Treblinka, major Nazi German concentration camp and extermination camp, located near the village of Treblinka, Poland, 50 miles (80 km) northeast of Warsaw on the main Warsaw-Bialystok railway line. There were actually two camps. The Nazis opened the first, Treblinka, 2.5 miles (4 km) from the railway station in December 1941 as a small forced-labour camp. The second, larger, ultrasecret camp—called “T.II” (Treblinka II) in official dispatches—was 1 mile (1.6 km) from the first and opened in July 1942 as an extermination camp for Jews as part of the “final solution to the Jewish question,” or the Holocaust. The Nazis established this camp—along with Belzec and Sobibor—as part of Operation Reinhard, an effort to exterminate the Jews of occupied Poland.
Massive deportations from Warsaw began on July 22, 1942. Over the next two months, the Nazis deported more than 250,000 Jews from Warsaw to their deaths at Treblinka. The Nazis also murdered more than 100,000 Jews from other areas of Poland at the death camp. Upon arrival at Treblinka II in railway freight cars, victims were separated by sex, stripped of their clothing and other possessions, marched into buildings containing “bathhouses,” and gassed with carbon monoxide that issued through ceiling pipes from diesel engines. (The camp may later also have used the poison gas Zyklon-B.) Camp workers took those unable to walk to an area called the infirmary, replete with a Red Cross flag. Inside was a large ditch where they were killed.
In August 1942 the camp’s first commander, Irmfried Eberl was replaced by another SS (Nazi paramilitary corps) officer, Franz Stangl, who had previously served at Sobibor. Treblinka’s German staff, numbering some 30 men, including Stangl, were all veterans of the T4 Program through which the infirm and disabled were killed. About 100 Ukrainians and 700–1,000 Jewish male prisoners assisted with the executions, removing gold teeth, dentures, and other valuables from the corpses and transporting the remains to mass graves.
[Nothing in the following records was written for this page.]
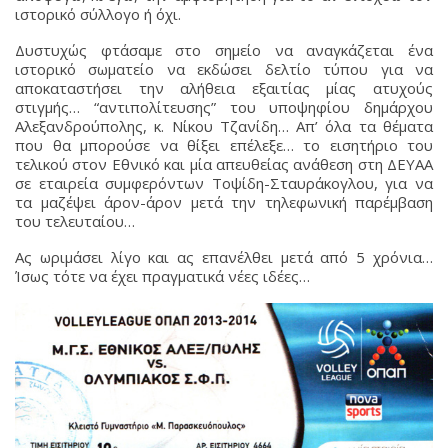
ιστορικό σύλλογο ή όχι.
Δυστυχώς φτάσαμε στο σημείο να αναγκάζεται ένα
ιστορικό σωματείο να εκδώσει δελτίο τύπου για να
αποκαταστήσει την αλήθεια εξαιτίας μίας ατυχούς
στιγμής… “αντιπολίτευσης” του υποψηφίου δημάρχου
Αλεξανδρούπολης, κ. Νίκου Τζανίδη… Απ’ όλα τα θέματα
που θα μπορούσε να θίξει επέλεξε… το εισητήριο του
τελικού στον Εθνικό και μία απευθείας ανάθεση στη ΔΕΥΑΑ
σε εταιρεία συμφερόντων Τοψίδη-Σταυράκογλου, για να
τα μαζέψει άρον-άρον μετά την τηλεφωνική παρέμβαση
του τελευταίου…
Ας ωριμάσει λίγο και ας επανέλθει μετά από 5 χρόνια…
Ίσως τότε να έχει πραγματικά νέες ιδέες…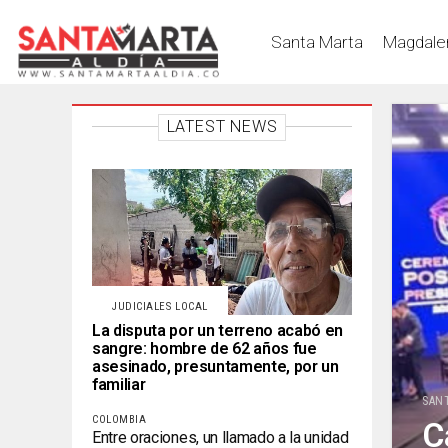
Santa Marta
Magdale
LATEST NEWS
JUDICIALES LOCAL
La disputa por un terreno acabó en
sangre: hombre de 62 años fue
asesinado, presuntamente, por un
familiar
SAN
COLOMBIA
C
Entre oraciones, un llamado a la unidad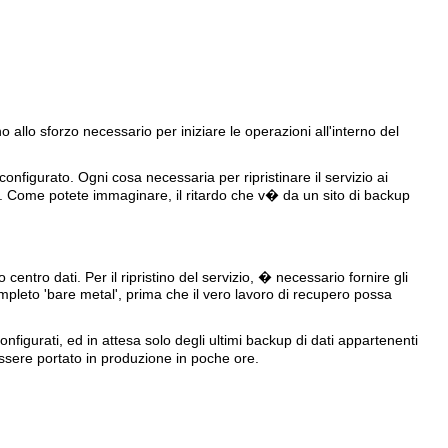
o allo sforzo necessario per iniziare le operazioni all'interno del
nfigurato. Ogni cosa necessaria per ripristinare il servizio ai
e. Come potete immaginare, il ritardo che v� da un sito di backup
ntro dati. Per il ripristino del servizio, � necessario fornire gli
mpleto 'bare metal', prima che il vero lavoro di recupero possa
configurati, ed in attesa solo degli ultimi backup di dati appartenenti
essere portato in produzione in poche ore.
Initially, the pace of arrivals for gassing was so intense that a bottleneck developed because of the limited capacity of the gas chambers; however, a month after its opening, the Nazis constructed additional gas chambers that more than tripled the camp’s killing capacity. The total number killed at Treblinka was some 750,000 or more, making it second only to Auschwitz in the numbers of Jews killed.
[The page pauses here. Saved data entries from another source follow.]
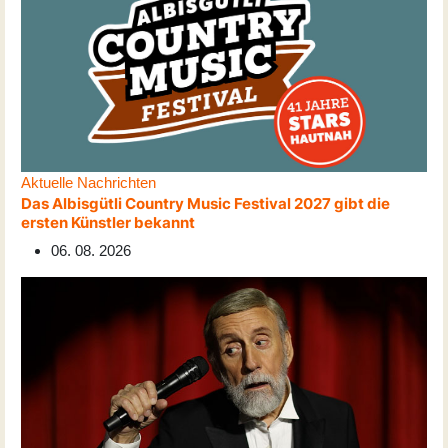
Aktuelle Nachrichten
Das Albisgütli Country Music Festival 2027 gibt die
ersten Künstler bekannt
06. 08. 2026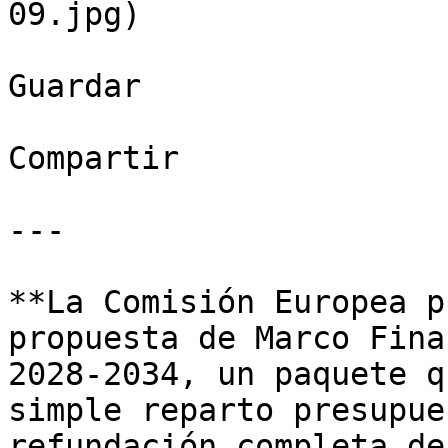
09.jpg)

Guardar

Compartir

---

**La Comisión Europea p
propuesta de Marco Fina
2028-2034, un paquete q
simple reparto presupue
refundación completa de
On August 2, 1943, a group of Jewish prisoner-workers rose in a planned revolt, killing some Ukrainian guards and one SS officer but generally failing in a confusion of mistiming and ill luck. Most of the 200 or more who did escape were eventually killed or recaptured.
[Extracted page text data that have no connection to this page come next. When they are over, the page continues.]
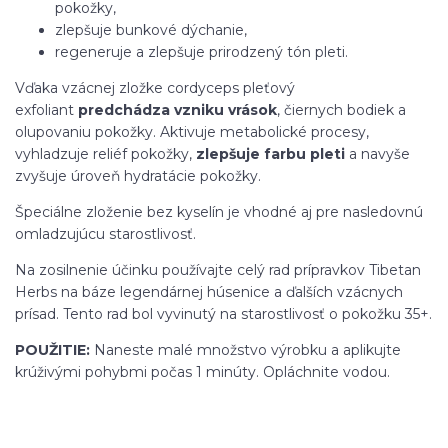
pokožky,
zlepšuje bunkové dýchanie,
regeneruje a zlepšuje prirodzený tón pleti.
Vďaka vzácnej zložke cordyceps pleťový
exfoliant
predchádza vzniku vrások
, čiernych bodiek a
olupovaniu pokožky. Aktivuje metabolické procesy,
vyhladzuje reliéf pokožky,
zlepšuje farbu pleti
a navyše
zvyšuje úroveň hydratácie pokožky.
Špeciálne zloženie bez kyselín je vhodné aj pre nasledovnú
omladzujúcu starostlivosť.
Na zosilnenie účinku používajte celý rad prípravkov Tibetan
Herbs na báze legendárnej húsenice a ďalších vzácnych
prísad. Tento rad bol vyvinutý na starostlivosť o pokožku 35+.
POUŽITIE:
Naneste malé množstvo výrobku a aplikujte
krúživými pohybmi počas 1 minúty. Opláchnite vodou.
The Nazis closed the facilities at Treblinka II in October 1943 and those at Treblinka I in July 1944. Fewer than 100 survivors could be found after World War II.
In the 1960s, Poland erected an impressive monument at Treblinka. Comprising 17,000 stones, it outlines the shape of the death camp. Concrete blocks resembling railroad ties mark the entrance to the camp where the railroad cars were brought in. A large stone arch marks the gas chamber, and a sunken, blackened stone sculpture marks the site where the bodies were burned.
After the war, several Treblinka officers faced trial in West Germany. In a trial lasting 10 months and concluding in August 1965, 10 defendants were tried, including deputy camp commander Kurt Franz, who was sentenced to life imprisonment. In a 1970 trial, Commandant Stangl was also sentenced to life imprisonment.